U.S. stocks soared in response to news that European leaders reached agreement on some measures to tackle the Eurozone debt crisis on Wednesday night-Thursday morning at an emergency summit in Brussels.
The hope now is that Europe will be able to contain and lessen the debt malaise, and prevent the contagion from spreading to the rest of the global economy.
While some analysts have complained that the Euro debt deal may not go far enough, stock markets have enthusiastically embraced it.
Investors were also buoyed by a report that US economy grew in the third quarter at an annual rate of 2.5 percent, the fastest pace in a year.
The Dow Jones Industrial Average surged 339.51 points, or 2.86 percent, to close at 12,208.55; the Nasdaq jumped 87.96 points, or 3.32 percent, to 2,738.63; while the S&P 500 index climbed 42.59 points, or 3.43 percent, to 1284.59.

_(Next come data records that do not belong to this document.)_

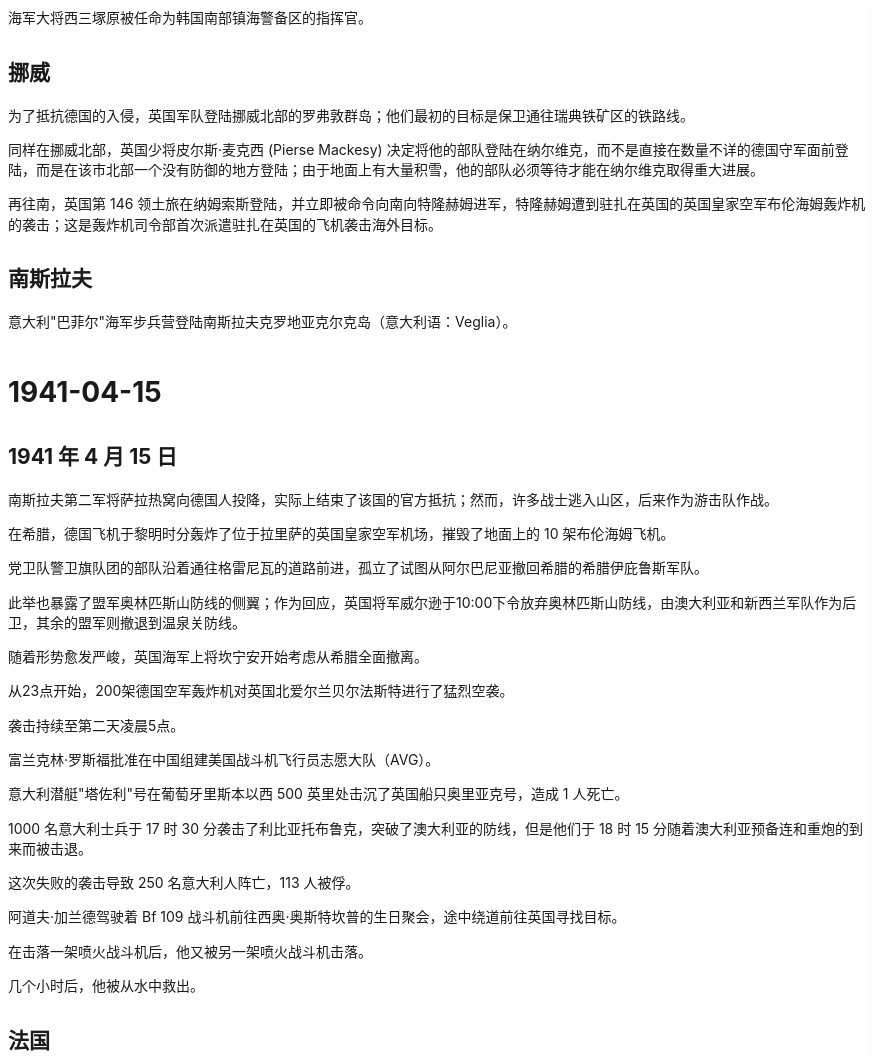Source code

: 海军大将西三塚原被任命为韩国南部镇海警备区的指挥官。

## 挪威

为了抵抗德国的入侵，英国军队登陆挪威北部的罗弗敦群岛；他们最初的目标是保卫通往瑞典铁矿区的铁路线。

同样在挪威北部，英国少将皮尔斯·麦克西 (Pierse Mackesy)
决定将他的部队登陆在纳尔维克，而不是直接在数量不详的德国守军面前登陆，而是在该市北部一个没有防御的地方登陆；由于地面上有大量积雪，他的部队必须等待才能在纳尔维克取得重大进展。

再往南，英国第 146
领土旅在纳姆索斯登陆，并立即被命令向南向特隆赫姆进军，特隆赫姆遭到驻扎在英国的英国皇家空军布伦海姆轰炸机的袭击；这是轰炸机司令部首次派遣驻扎在英国的飞机袭击海外目标。

## 南斯拉夫

意大利"巴菲尔"海军步兵营登陆南斯拉夫克罗地亚克尔克岛（意大利语：Veglia）。



# 1941-04-15

## 1941 年 4 月 15 日

南斯拉夫第二军将萨拉热窝向德国人投降，实际上结束了该国的官方抵抗；然而，许多战士逃入山区，后来作为游击队作战。

在希腊，德国飞机于黎明时分轰炸了位于拉里萨的英国皇家空军机场，摧毁了地面上的
10 架布伦海姆飞机。

党卫队警卫旗队团的部队沿着通往格雷尼瓦的道路前进，孤立了试图从阿尔巴尼亚撤回希腊的希腊伊庇鲁斯军队。

此举也暴露了盟军奥林匹斯山防线的侧翼；作为回应，英国将军威尔逊于10:00下令放弃奥林匹斯山防线，由澳大利亚和新西兰军队作为后卫，其余的盟军则撤退到温泉关防线。

随着形势愈发严峻，英国海军上将坎宁安开始考虑从希腊全面撤离。

从23点开始，200架德国空军轰炸机对英国北爱尔兰贝尔法斯特进行了猛烈空袭。

袭击持续至第二天凌晨5点。

富兰克林·罗斯福批准在中国组建美国战斗机飞行员志愿大队（AVG）。

意大利潜艇"塔佐利"号在葡萄牙里斯本以西 500
英里处击沉了英国船只奥里亚克号，造成 1 人死亡。

1000 名意大利士兵于 17 时 30
分袭击了利比亚托布鲁克，突破了澳大利亚的防线，但是他们于 18 时 15
分随着澳大利亚预备连和重炮的到来而被击退。

这次失败的袭击导致 250 名意大利人阵亡，113 人被俘。

阿道夫·加兰德驾驶着 Bf 109
战斗机前往西奥·奥斯特坎普的生日聚会，途中绕道前往英国寻找目标。

在击落一架喷火战斗机后，他又被另一架喷火战斗机击落。

几个小时后，他被从水中救出。

## 法国

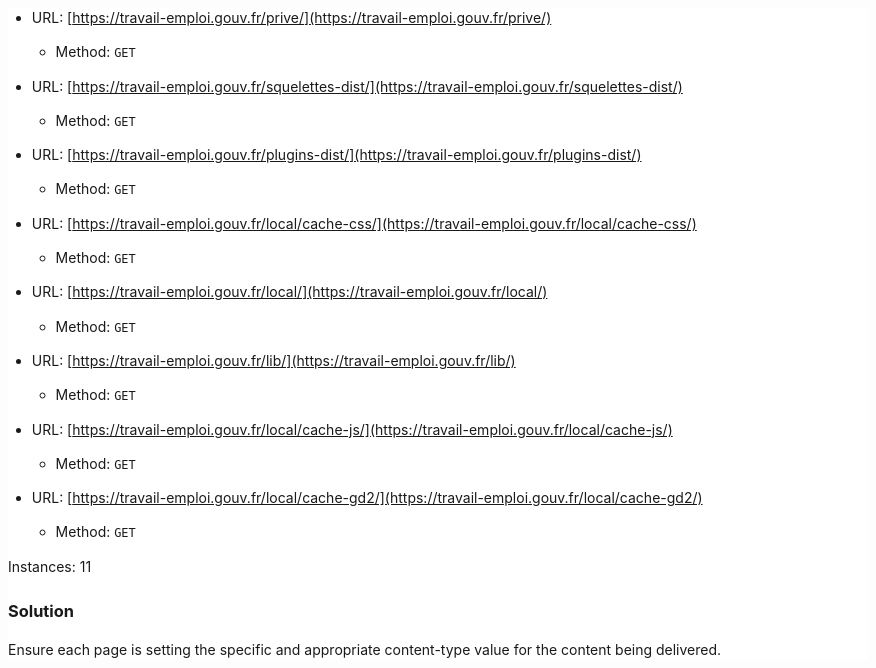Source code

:   
  
  
* URL: [https://travail-emploi.gouv.fr/prive/](https://travail-emploi.gouv.fr/prive/)
  
  
  * Method: `GET`
  
  
  
  
* URL: [https://travail-emploi.gouv.fr/squelettes-dist/](https://travail-emploi.gouv.fr/squelettes-dist/)
  
  
  * Method: `GET`
  
  
  
  
* URL: [https://travail-emploi.gouv.fr/plugins-dist/](https://travail-emploi.gouv.fr/plugins-dist/)
  
  
  * Method: `GET`
  
  
  
  
* URL: [https://travail-emploi.gouv.fr/local/cache-css/](https://travail-emploi.gouv.fr/local/cache-css/)
  
  
  * Method: `GET`
  
  
  
  
* URL: [https://travail-emploi.gouv.fr/local/](https://travail-emploi.gouv.fr/local/)
  
  
  * Method: `GET`
  
  
  
  
* URL: [https://travail-emploi.gouv.fr/lib/](https://travail-emploi.gouv.fr/lib/)
  
  
  * Method: `GET`
  
  
  
  
* URL: [https://travail-emploi.gouv.fr/local/cache-js/](https://travail-emploi.gouv.fr/local/cache-js/)
  
  
  * Method: `GET`
  
  
  
  
* URL: [https://travail-emploi.gouv.fr/local/cache-gd2/](https://travail-emploi.gouv.fr/local/cache-gd2/)
  
  
  * Method: `GET`
  
  
  
  
Instances: 11
  
### Solution
<p>Ensure each page is setting the specific and appropriate content-type value for the content being delivered.</p>
  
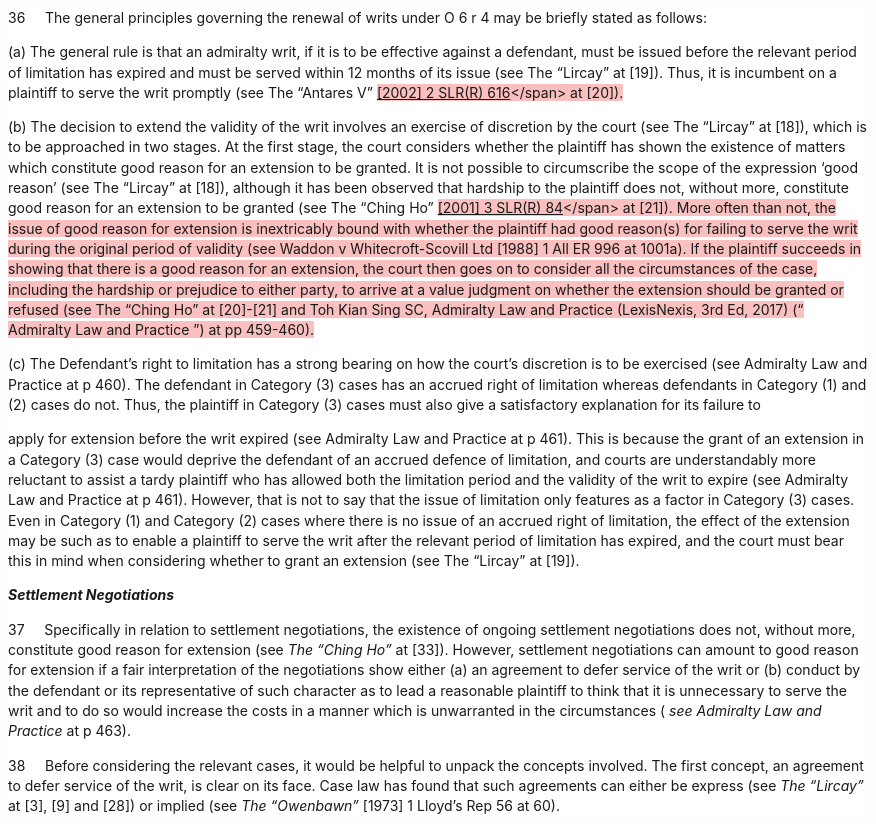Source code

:36     The general principles governing the renewal of writs under O 6 r 4 may be briefly stated as follows: 

 (a) The general rule is that an admiralty writ, if it is to be effective against a defendant, must be issued before the relevant period of limitation has expired and must be served within 12 months of its issue (see The “Lircay” at [19]). Thus, it is incumbent on a plaintiff to serve the writ promptly (see The “Antares V” <span style="background-color: #FAC0C0" class="citation">[[2002] 2 SLR(R) 616]("https://www.open.gov.sg")</span> at [20]). 

 (b) The decision to extend the validity of the writ involves an exercise of discretion by the court (see The “Lircay” at [18]), which is to be approached in two stages. At the first stage, the court considers whether the plaintiff has shown the existence of matters which constitute good reason for an extension to be granted. It is not possible to circumscribe the scope of the expression ‘good reason’ (see The “Lircay” at [18]), although it has been observed that hardship to the plaintiff does not, without more, constitute good reason for an extension to be granted (see The “Ching Ho” <span style="background-color: #FAC0C0" class="citation">[[2001] 3 SLR(R) 84]("https://www.open.gov.sg")</span> at [21]). More often than not, the issue of good reason for extension is inextricably bound with whether the plaintiff had good reason(s) for failing to serve the writ during the original period of validity (see Waddon v Whitecroft-Scovill Ltd [1988] 1 All ER 996 at 1001a). If the plaintiff succeeds in showing that there is a good reason for an extension, the court then goes on to consider all the circumstances of the case, including the hardship or prejudice to either party, to arrive at a value judgment on whether the extension should be granted or refused (see The “Ching Ho” at [20]-[21] and Toh Kian Sing SC, Admiralty Law and Practice (LexisNexis, 3rd Ed, 2017) (“ Admiralty Law and Practice ”) at pp 459-460). 

 (c) The Defendant’s right to limitation has a strong bearing on how the court’s discretion is to be exercised (see Admiralty Law and Practice at p 460). The defendant in Category (3) cases has an accrued right of limitation whereas defendants in Category (1) and (2) cases do not. Thus, the plaintiff in Category (3) cases must also give a satisfactory explanation for its failure to 


 apply for extension before the writ expired (see Admiralty Law and Practice at p 461). This is because the grant of an extension in a Category (3) case would deprive the defendant of an accrued defence of limitation, and courts are understandably more reluctant to assist a tardy plaintiff who has allowed both the limitation period and the validity of the writ to expire (see Admiralty Law and Practice at p 461). However, that is not to say that the issue of limitation only features as a factor in Category (3) cases. Even in Category (1) and Category (2) cases where there is no issue of an accrued right of limitation, the effect of the extension may be such as to enable a plaintiff to serve the writ after the relevant period of limitation has expired, and the court must bear this in mind when considering whether to grant an extension (see The “Lircay” at [19]). 

**_Settlement Negotiations_** 

37     Specifically in relation to settlement negotiations, the existence of ongoing settlement negotiations does not, without more, constitute good reason for extension (see _The “Ching Ho”_ at [33]). However, settlement negotiations can amount to good reason for extension if a fair interpretation of the negotiations show either (a) an agreement to defer service of the writ or (b) conduct by the defendant or its representative of such character as to lead a reasonable plaintiff to think that it is unnecessary to serve the writ and to do so would increase the costs in a manner which is unwarranted in the circumstances ( _see Admiralty Law and Practice_ at p 463). 

38     Before considering the relevant cases, it would be helpful to unpack the concepts involved. The first concept, an agreement to defer service of the writ, is clear on its face. Case law has found that such agreements can either be express (see _The “Lircay”_ at [3], [9] and [28]) or implied (see _The “Owenbawn”_ [1973] 1 Lloyd’s Rep 56 at 60).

Indeed, the S&P 500 has surged more than 13 percent so far this month, putting it on pace to score its largest monthly gain in 37 years. The Dow is set to achieve its strongest month in almost 25 years.
European stock indices leapt by even higher magnitudes; France’s CAC-40 skyrocketed 6.28 percent; Germany’s DAX rose 5.35 percent, while the FTSE in the UK climbed 2.89 percent.
In the U.S., bank stocks performed especially superbly.
Morgan Stanley (NYSE: MS) surged 17 percent; JPMorgan Chase & Co. (NYSE) soared 8.31 percent; while Citigroup Inc. (NYSE: C), jumped 9.70 percent.
Reflecting hopes for higher global energy demand, crude oil futures jumped more than 4 percent in New York.
Bonds fell as the yield on the 10-Year Treasury climbed to 2.40 percent from 2.20 percent.